- Instructions to follow: Taking the listing below, restate word for word each line from the line with "Nel 1875 Sissi, imperatrice d’Austria, è" to the line with "Kleurloze vloeistof voor", ends included, and stop there.

________________________________________

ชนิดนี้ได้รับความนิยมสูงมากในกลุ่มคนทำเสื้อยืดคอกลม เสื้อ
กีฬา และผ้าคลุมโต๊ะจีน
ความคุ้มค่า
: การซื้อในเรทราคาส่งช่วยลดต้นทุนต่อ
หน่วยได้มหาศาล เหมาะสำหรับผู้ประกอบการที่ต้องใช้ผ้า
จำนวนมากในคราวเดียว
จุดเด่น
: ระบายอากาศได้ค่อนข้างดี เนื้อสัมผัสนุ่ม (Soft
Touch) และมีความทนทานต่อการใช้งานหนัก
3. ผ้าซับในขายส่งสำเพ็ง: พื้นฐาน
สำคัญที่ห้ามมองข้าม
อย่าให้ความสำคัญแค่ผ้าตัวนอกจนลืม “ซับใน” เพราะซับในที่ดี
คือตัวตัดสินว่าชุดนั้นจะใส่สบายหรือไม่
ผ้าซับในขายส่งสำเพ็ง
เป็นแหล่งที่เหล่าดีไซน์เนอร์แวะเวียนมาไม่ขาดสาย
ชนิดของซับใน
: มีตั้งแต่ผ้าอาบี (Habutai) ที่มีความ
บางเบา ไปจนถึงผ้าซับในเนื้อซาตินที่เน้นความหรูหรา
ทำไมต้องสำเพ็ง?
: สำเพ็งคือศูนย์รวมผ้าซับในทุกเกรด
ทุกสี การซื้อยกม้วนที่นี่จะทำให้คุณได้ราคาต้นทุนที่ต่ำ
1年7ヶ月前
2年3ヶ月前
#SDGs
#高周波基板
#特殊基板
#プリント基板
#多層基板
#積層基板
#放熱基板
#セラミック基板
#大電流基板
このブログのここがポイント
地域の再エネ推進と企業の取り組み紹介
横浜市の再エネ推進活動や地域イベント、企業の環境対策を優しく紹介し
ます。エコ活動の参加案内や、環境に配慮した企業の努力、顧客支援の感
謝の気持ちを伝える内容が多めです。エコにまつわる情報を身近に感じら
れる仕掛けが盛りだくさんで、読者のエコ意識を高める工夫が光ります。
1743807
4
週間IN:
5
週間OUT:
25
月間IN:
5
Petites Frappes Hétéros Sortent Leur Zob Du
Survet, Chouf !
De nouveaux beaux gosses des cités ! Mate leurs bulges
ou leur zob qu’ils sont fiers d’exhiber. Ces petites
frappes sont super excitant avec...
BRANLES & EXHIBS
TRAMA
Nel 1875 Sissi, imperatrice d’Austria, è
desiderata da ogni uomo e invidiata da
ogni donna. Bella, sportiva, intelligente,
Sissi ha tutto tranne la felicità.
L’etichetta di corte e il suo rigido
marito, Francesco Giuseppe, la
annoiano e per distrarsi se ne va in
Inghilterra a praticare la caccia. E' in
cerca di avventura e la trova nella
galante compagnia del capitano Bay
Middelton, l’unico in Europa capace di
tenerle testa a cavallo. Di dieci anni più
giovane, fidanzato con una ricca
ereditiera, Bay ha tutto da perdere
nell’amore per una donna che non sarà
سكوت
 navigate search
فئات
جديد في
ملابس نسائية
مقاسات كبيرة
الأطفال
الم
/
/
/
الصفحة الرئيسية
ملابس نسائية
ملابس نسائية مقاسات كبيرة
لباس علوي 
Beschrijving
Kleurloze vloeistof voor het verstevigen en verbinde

________________________________________

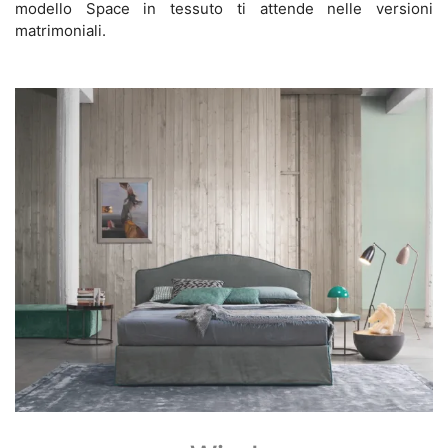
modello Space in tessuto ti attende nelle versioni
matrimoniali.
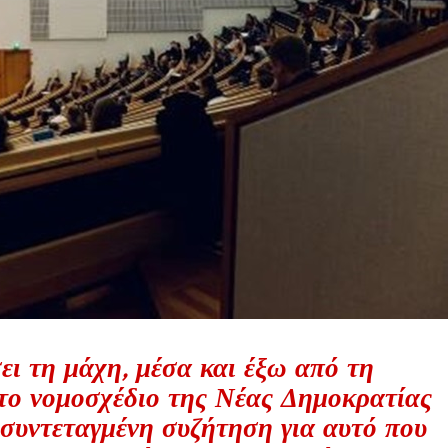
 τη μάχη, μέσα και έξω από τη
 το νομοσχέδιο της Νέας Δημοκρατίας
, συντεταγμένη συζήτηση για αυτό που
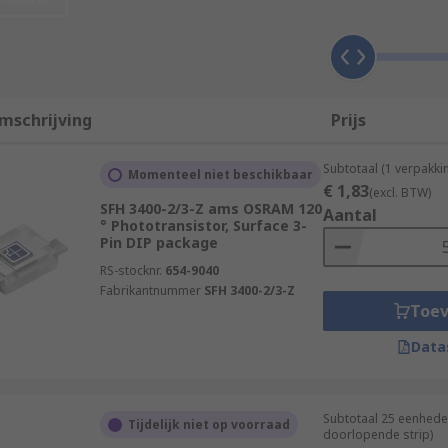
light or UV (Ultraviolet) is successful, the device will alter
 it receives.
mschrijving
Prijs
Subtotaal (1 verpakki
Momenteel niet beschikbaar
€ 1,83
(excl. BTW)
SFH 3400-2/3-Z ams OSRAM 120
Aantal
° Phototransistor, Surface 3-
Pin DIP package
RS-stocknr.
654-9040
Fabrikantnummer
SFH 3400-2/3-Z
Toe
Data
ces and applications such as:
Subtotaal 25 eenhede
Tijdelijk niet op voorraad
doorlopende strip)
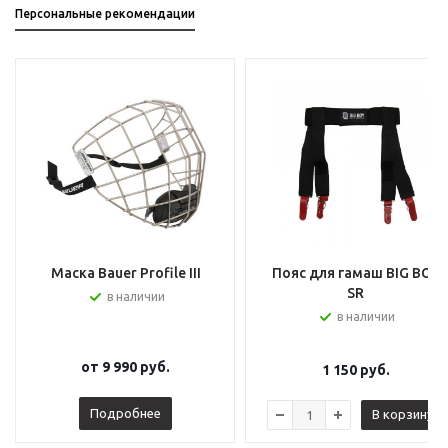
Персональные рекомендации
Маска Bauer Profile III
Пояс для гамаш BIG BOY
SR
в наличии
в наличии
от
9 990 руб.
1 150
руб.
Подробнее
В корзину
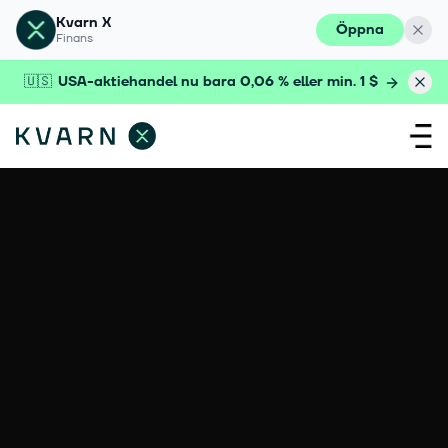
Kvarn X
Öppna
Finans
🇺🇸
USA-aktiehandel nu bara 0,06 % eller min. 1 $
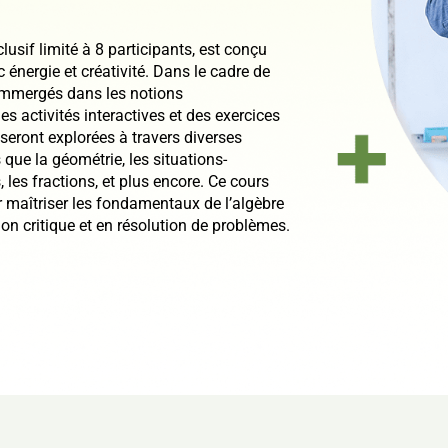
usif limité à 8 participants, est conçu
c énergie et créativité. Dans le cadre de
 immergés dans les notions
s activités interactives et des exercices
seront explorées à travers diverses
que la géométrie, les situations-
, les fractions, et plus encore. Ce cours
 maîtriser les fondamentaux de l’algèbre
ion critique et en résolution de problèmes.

________________________________________

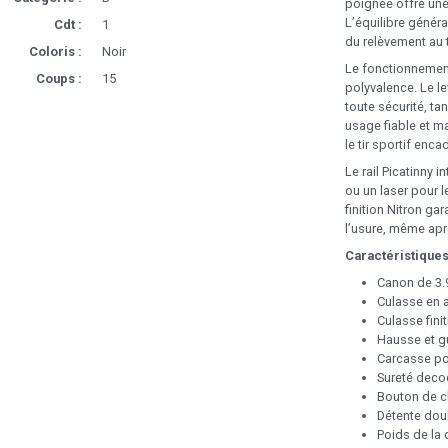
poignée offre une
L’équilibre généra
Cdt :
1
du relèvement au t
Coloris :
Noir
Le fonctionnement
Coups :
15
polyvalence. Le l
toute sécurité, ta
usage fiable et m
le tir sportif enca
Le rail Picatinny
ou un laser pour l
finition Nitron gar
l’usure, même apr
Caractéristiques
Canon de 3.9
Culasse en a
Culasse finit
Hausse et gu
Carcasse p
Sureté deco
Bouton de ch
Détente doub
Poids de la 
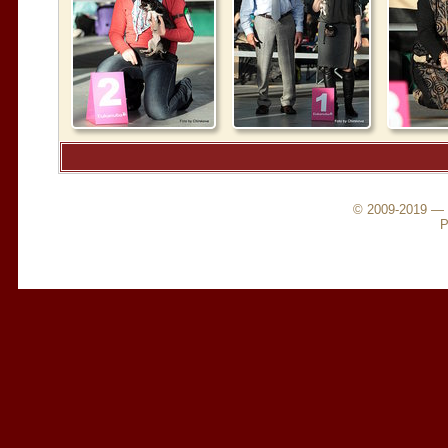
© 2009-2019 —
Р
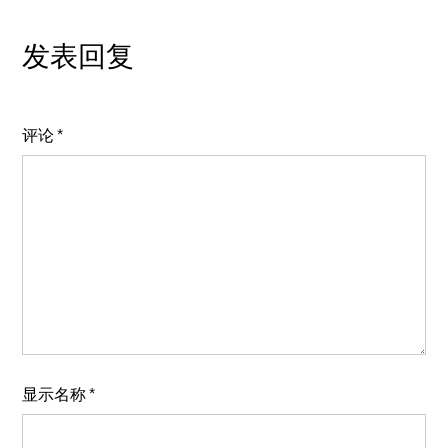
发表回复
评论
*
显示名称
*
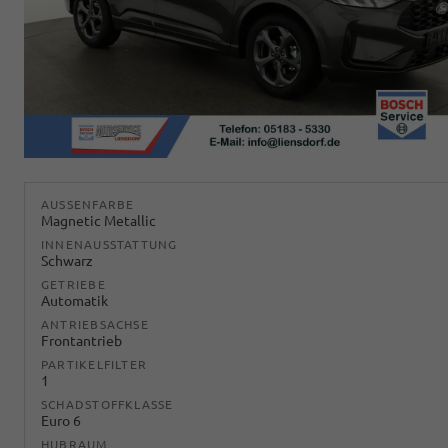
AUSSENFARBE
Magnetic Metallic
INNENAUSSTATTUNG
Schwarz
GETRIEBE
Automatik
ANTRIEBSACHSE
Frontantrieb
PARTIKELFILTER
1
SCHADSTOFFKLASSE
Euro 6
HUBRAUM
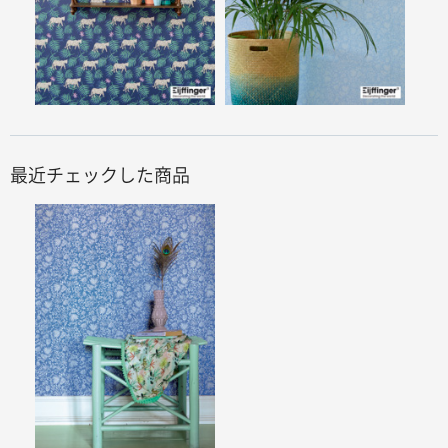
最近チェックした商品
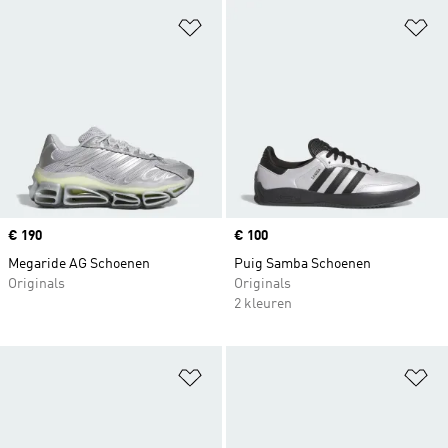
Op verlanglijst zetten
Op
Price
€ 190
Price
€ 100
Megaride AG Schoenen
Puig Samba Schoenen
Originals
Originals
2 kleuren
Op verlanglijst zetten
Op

________________________________________

- Solution for this problem:
Nel 1875 Sissi, imperatrice d’Austria, è
desiderata da ogni uomo e invidiata da
ogni donna. Bella, sportiva, intelligente,
Sissi ha tutto tranne la felicità.
L’etichetta di corte e il suo rigido
marito, Francesco Giuseppe, la
annoiano e per distrarsi se ne va in
Inghilterra a praticare la caccia. E' in
cerca di avventura e la trova nella
galante compagnia del capitano Bay
Middelton, l’unico in Europa capace di
tenerle testa a cavallo. Di dieci anni più
giovane, fidanzato con una ricca
ereditiera, Bay ha tutto da perdere
nell’amore per una donna che non sarà
سكوت
 navigate search
فئات
جديد في
ملابس نسائية
مقاسات كبيرة
الأطفال
الم
/
/
/
الصفحة الرئيسية
ملابس نسائية
ملابس نسائية مقاسات كبيرة
لباس علوي 
Beschrijving
Kleurloze vloeistof voor het verstevigen en verbinde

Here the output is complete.